## Exercise 1
In the entries, swap "エクセル表" for "スプレッドシート" everywhere it occurs. Begin at the first line of the entries and stop after the line containing "テナンスしたりと、管理には時間を要してしまいます". Return only those lines, with nothing else altered.
## Exercise 2
Extend the review of the "Scott Walker Meets Jacques Brel" CD compilation, picking up right after its final line.

## Text block
■ ■ ■ ■
Swinging door cemeteries, witches at night, rabid dogs, blackish shadows cowering and if she should go away, moons that stand still, sailors that die, sailors swallowing moons, chaps in crisis playing Amsterdam accordions, fishheads and tails, sad tears and nightmare fears, muggy hot mornings, songs sung by handsome fellows, Spanish bums with borrowed guitars getting drunk every night, gonorrhea, naked as sin, Jackie's opium dens, sons of saints, children with no complaints held by old women too old to give a damn - and NEXT! NEXT! NEXT! Yes folks, its laugh-a-minute Scott Walker meets the drop-your-trousers hilarity of Jacques Brel...

You'd have to say that the ludicrously over-the-top melodrama Scott Walker (along with Producer John Franz and Orchestral Arranger Wally Stott) brought in the late 60ts to already overwrought Jacques Brel brothel hymns and tunes about death and misery guts would be – ahem – an acquired taste. Whiskey and mud and Mathilde’s come back to me once more. Here are the bible truths at the funeral of his youth from an unlit mind (nice)…

UK released Friday, 31 January 2020 (14 February 2020 in the USA) - "Scott Walker Meets Jacques Brel" by SCOTT WALKER and JACQUES BREL on Ace Records CDTOP 1565 (Barcode 029667097420) is a 19-Track CD Compilation with 9 Tracks to SW (Tracks 1 to 9) and 10 to JB (Tracks 10 to 19) that plays out as follows (63:21 minutes):

1. Mathilde (from the September 1967 UK debut solo album "Scott" on Philips SBL 7816 in Stereo)
■ ■ ■ ■
## Raw data
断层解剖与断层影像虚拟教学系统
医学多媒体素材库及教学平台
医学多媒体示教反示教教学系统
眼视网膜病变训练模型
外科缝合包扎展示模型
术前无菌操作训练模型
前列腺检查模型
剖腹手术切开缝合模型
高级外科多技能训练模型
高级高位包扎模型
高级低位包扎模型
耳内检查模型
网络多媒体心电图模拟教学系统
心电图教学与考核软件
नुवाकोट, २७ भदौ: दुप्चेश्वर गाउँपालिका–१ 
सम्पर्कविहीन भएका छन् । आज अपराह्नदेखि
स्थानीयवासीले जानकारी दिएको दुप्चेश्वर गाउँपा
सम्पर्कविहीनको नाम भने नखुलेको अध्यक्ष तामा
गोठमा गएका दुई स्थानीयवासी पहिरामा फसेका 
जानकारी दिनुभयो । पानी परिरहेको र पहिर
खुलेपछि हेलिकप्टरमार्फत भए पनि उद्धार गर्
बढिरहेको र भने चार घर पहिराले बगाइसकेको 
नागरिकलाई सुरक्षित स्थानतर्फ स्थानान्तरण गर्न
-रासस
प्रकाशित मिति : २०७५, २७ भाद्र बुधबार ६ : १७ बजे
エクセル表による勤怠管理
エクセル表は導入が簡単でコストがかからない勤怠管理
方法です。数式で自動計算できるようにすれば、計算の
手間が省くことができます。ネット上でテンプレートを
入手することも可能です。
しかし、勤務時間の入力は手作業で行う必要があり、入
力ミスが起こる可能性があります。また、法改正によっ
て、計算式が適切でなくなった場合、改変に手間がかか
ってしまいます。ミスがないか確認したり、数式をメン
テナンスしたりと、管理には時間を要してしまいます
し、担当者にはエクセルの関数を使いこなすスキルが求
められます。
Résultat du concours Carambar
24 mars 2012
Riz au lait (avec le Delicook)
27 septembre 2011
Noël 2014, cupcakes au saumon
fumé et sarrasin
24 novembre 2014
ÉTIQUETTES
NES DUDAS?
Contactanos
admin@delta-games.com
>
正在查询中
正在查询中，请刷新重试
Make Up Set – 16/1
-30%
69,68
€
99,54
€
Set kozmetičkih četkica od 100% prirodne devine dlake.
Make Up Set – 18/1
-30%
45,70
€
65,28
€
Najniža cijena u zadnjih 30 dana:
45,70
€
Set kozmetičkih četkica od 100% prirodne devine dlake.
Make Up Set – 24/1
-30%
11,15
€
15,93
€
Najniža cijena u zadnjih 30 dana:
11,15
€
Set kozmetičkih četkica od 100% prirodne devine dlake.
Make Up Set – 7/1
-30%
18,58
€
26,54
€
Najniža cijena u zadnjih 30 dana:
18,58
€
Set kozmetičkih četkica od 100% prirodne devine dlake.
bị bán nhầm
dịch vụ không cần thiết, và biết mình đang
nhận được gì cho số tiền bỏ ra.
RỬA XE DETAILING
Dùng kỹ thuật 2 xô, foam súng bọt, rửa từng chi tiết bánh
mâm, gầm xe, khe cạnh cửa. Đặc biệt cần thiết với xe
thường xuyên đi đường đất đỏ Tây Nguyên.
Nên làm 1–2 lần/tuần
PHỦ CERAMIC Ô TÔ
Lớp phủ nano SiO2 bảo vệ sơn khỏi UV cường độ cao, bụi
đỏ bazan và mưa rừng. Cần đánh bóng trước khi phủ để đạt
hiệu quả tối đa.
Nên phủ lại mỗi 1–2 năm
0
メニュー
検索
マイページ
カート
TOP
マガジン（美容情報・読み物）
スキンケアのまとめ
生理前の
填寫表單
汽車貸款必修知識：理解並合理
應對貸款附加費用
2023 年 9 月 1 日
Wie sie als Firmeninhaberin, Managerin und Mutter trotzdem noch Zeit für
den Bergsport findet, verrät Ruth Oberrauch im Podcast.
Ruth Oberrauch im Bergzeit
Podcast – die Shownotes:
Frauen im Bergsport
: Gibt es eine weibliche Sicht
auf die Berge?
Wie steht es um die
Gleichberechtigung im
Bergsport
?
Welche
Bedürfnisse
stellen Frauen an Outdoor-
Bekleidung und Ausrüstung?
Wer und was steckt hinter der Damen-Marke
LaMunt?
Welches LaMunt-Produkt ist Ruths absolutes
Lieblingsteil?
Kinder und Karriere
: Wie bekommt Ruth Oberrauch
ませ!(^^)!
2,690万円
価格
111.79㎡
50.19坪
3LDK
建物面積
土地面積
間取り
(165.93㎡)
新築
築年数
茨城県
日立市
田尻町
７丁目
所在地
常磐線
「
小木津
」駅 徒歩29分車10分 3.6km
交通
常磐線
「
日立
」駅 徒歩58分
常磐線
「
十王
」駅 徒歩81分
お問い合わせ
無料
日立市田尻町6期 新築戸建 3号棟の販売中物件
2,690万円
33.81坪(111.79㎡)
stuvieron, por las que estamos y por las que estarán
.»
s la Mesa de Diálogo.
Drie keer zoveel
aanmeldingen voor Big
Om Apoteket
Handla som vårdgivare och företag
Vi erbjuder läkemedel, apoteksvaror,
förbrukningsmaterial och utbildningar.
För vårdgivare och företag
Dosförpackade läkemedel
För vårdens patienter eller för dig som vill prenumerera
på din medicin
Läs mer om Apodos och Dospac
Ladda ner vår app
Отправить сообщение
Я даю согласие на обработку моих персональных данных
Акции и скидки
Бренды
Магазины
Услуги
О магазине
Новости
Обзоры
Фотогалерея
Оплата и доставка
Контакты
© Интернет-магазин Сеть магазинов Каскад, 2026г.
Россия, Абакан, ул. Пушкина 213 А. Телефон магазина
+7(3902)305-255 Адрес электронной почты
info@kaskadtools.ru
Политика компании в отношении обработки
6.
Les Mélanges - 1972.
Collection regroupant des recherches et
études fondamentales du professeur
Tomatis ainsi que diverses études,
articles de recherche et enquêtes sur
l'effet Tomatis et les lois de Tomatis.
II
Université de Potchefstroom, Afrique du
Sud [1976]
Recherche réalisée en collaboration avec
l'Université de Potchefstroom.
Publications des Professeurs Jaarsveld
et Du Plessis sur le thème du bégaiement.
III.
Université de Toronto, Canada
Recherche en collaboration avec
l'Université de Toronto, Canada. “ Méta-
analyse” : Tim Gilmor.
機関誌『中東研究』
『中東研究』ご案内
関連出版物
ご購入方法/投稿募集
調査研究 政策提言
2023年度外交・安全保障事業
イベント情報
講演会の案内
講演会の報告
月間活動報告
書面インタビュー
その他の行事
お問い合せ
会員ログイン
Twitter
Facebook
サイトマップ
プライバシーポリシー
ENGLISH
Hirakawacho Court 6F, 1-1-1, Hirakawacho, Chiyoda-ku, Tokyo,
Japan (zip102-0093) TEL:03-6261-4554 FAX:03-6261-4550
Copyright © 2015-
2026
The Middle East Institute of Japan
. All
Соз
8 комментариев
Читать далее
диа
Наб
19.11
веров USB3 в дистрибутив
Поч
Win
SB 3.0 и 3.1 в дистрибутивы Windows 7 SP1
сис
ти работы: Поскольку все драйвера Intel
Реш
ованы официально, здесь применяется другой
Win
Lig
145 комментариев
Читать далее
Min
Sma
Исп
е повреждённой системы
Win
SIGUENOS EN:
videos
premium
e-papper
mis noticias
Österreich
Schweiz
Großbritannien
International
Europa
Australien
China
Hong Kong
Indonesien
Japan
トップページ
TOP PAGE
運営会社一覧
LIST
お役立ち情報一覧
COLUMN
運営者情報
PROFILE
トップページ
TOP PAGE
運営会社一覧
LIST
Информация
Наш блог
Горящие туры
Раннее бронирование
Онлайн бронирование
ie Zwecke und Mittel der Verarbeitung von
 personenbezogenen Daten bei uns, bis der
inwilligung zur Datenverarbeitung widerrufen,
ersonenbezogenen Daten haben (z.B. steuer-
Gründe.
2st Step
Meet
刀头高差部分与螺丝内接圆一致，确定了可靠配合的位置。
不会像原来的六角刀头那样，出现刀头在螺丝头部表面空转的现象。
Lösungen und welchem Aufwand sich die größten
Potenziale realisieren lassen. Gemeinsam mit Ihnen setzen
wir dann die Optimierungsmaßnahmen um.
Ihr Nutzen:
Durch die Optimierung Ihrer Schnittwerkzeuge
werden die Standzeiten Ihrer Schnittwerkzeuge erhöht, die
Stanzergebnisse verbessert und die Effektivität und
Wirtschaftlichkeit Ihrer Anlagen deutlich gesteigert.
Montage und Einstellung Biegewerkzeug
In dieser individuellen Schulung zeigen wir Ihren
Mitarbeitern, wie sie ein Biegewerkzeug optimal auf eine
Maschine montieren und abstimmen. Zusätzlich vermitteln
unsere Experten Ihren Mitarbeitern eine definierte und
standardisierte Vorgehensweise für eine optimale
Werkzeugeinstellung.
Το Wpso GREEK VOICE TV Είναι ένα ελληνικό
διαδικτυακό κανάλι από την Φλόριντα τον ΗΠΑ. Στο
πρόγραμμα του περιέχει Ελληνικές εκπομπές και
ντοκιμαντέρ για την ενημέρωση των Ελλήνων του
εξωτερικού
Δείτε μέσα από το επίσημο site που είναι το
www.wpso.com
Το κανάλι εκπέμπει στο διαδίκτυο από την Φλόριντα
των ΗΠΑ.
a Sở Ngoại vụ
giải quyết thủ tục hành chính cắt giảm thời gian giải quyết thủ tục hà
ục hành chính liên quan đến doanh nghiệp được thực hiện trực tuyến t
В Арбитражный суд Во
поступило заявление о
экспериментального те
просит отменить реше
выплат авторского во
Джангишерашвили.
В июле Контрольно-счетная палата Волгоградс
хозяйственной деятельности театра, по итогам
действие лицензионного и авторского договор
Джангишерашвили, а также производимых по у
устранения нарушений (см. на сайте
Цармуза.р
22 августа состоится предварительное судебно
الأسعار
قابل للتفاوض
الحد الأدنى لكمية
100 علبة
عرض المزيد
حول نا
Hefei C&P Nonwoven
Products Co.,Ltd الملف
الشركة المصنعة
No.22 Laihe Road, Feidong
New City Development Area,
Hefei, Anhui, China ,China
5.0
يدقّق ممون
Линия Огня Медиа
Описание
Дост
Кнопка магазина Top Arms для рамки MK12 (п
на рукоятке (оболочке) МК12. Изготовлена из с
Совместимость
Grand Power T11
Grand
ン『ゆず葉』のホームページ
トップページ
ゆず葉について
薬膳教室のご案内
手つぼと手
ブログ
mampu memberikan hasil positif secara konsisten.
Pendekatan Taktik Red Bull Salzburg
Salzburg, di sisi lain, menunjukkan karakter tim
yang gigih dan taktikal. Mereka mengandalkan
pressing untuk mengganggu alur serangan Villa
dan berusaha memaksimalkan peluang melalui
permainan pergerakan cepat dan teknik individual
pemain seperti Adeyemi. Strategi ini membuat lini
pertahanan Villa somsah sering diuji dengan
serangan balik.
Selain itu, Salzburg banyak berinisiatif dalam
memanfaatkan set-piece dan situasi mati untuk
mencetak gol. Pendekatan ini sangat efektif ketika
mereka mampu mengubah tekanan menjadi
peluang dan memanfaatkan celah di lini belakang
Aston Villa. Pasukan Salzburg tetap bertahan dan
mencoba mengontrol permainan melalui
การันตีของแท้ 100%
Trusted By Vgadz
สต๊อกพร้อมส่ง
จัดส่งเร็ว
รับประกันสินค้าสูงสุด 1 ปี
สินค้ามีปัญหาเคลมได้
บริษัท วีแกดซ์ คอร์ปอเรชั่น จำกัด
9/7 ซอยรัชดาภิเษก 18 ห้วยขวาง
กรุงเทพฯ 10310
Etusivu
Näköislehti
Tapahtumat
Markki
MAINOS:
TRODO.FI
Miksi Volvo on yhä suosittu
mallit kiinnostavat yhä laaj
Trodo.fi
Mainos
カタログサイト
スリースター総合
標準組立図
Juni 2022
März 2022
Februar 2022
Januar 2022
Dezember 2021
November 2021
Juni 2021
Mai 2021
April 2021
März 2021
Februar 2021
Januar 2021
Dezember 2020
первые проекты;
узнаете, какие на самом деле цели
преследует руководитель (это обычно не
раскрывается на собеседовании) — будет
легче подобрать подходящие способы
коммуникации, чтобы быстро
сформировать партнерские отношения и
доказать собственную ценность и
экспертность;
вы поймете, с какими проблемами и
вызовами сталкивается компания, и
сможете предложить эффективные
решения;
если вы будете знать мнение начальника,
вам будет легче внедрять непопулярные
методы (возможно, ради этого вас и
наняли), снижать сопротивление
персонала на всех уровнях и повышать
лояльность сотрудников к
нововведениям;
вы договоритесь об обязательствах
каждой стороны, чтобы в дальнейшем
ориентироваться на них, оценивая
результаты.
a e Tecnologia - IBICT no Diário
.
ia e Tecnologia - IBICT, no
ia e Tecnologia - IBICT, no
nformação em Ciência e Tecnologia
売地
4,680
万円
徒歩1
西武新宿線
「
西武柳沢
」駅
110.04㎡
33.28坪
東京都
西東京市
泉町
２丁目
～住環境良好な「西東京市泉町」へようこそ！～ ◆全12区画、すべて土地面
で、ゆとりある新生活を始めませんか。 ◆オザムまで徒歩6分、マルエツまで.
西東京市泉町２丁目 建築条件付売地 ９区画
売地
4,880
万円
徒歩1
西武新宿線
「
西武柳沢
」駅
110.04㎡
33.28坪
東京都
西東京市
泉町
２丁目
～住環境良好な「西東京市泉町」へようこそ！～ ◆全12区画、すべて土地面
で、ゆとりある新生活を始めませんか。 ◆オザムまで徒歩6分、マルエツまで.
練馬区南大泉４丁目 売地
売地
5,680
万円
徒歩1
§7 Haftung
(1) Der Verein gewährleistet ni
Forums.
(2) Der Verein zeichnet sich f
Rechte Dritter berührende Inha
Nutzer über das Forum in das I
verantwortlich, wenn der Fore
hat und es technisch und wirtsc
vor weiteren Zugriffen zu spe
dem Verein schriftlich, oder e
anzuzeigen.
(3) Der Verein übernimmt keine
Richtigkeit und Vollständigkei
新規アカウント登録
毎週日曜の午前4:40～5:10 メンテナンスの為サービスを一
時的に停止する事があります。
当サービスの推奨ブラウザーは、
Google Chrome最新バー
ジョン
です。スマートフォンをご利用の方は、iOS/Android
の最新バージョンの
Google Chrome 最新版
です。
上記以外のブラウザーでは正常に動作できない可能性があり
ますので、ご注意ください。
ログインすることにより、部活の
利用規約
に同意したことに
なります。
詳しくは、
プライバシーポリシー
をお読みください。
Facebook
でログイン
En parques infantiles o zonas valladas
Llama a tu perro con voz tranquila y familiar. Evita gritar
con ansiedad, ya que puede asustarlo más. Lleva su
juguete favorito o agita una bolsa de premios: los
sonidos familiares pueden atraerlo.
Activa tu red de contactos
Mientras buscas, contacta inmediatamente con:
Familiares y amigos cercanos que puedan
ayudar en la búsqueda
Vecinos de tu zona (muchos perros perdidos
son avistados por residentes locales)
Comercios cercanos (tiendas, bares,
■ ■ ■ ■
## Task result 1
断层解剖与断层影像虚拟教学系统
医学多媒体素材库及教学平台
医学多媒体示教反示教教学系统
眼视网膜病变训练模型
外科缝合包扎展示模型
术前无菌操作训练模型
前列腺检查模型
剖腹手术切开缝合模型
高级外科多技能训练模型
高级高位包扎模型
高级低位包扎模型
耳内检查模型
网络多媒体心电图模拟教学系统
心电图教学与考核软件
नुवाकोट, २७ भदौ: दुप्चेश्वर गाउँपालिका–१ 
सम्पर्कविहीन भएका छन् । आज अपराह्नदेखि
स्थानीयवासीले जानकारी दिएको दुप्चेश्वर गाउँपा
सम्पर्कविहीनको नाम भने नखुलेको अध्यक्ष तामा
गोठमा गएका दुई स्थानीयवासी पहिरामा फसेका 
जानकारी दिनुभयो । पानी परिरहेको र पहिर
खुलेपछि हेलिकप्टरमार्फत भए पनि उद्धार गर्
बढिरहेको र भने चार घर पहिराले बगाइसकेको 
नागरिकलाई सुरक्षित स्थानतर्फ स्थानान्तरण गर्न
-रासस
प्रकाशित मिति : २०७५, २७ भाद्र बुधबार ६ : १७ बजे
スプレッドシートによる勤怠管理
スプレッドシートは導入が簡単でコストがかからない勤怠管理
方法です。数式で自動計算できるようにすれば、計算の
手間が省くことができます。ネット上でテンプレートを
入手することも可能です。
しかし、勤務時間の入力は手作業で行う必要があり、入
力ミスが起こる可能性があります。また、法改正によっ
て、計算式が適切でなくなった場合、改変に手間がかか
ってしまいます。ミスがないか確認したり、数式をメン
テナンスしたりと、管理には時間を要してしまいます

## Task result 2
2. My Death (from the September 1967 UK debut solo album "Scott" on Philips SBL 7816 in Stereo)
3. Amsterdam (from the September 1967 UK debut solo album "Scott" on Philips SBL 7816 in Stereo)
4. Jackie (from the March 1968 UK second solo album "Scott 2" on Philips SBL 7840 in Stereo)
5. Next (from the March 1968 UK second solo album "Scott 2" on Philips SBL 7840 in Stereo)
6. The Girls And The Dogs (from the March 1968 UK second solo album "Scott 2" on Philips SBL 7840 in Stereo)
7. Sons Of (from the March 1969 UK third solo album "Scott 3" on Philips SBL 7882 in Stereo)
8. Funeral Tango (from the March 1969 UK third solo album "Scott 3" on Philips SBL 7882 in Stereo)
9. If You Go Away (from the March 1969 UK third solo album "Scott 3" on Philips SBL 7882 in Stereo)
Tracks 1 to 9 by SCOTT WALKER

10. Mathilde (from the 1964 French LP "Jacques Brel" on Barclay 80 222)
11. La Mort (from the 1959 French LP "Jacques Brel No. 4" on Philips B 76.483 R)
12. Amsterdam [Live] (from the 1964 French LP "Olympia 64" on Barclay 80 243)
13. Le Chanson De Jacky (from the 1965 French LP "Jacques Brel" on Barclay 80 284)
14. Au Suivant (from the 1964 French LP "Jacques Brel" on Barclay 80 222)
15. Les Files Et Les Chiens (from the 1963 French LP "Jacques Brel" on Barclay 80 186)
16. Fils de... (from the 1967 French LP "Jacques Brel 67" on Barclay 80 334)
17. Tango Funebre (from the 1964 French LP "Jacques Brel" on Barclay 80 222)
18. Ne Me Quitte Pas (from the 1959 French LP "Jacques Brel No. 4" on Philips B 76.483 R)
BONUS TRACK:
19. Seul (from the 1959 French LP "Jacque Brel No. 4" on {Philips B 76.483 R)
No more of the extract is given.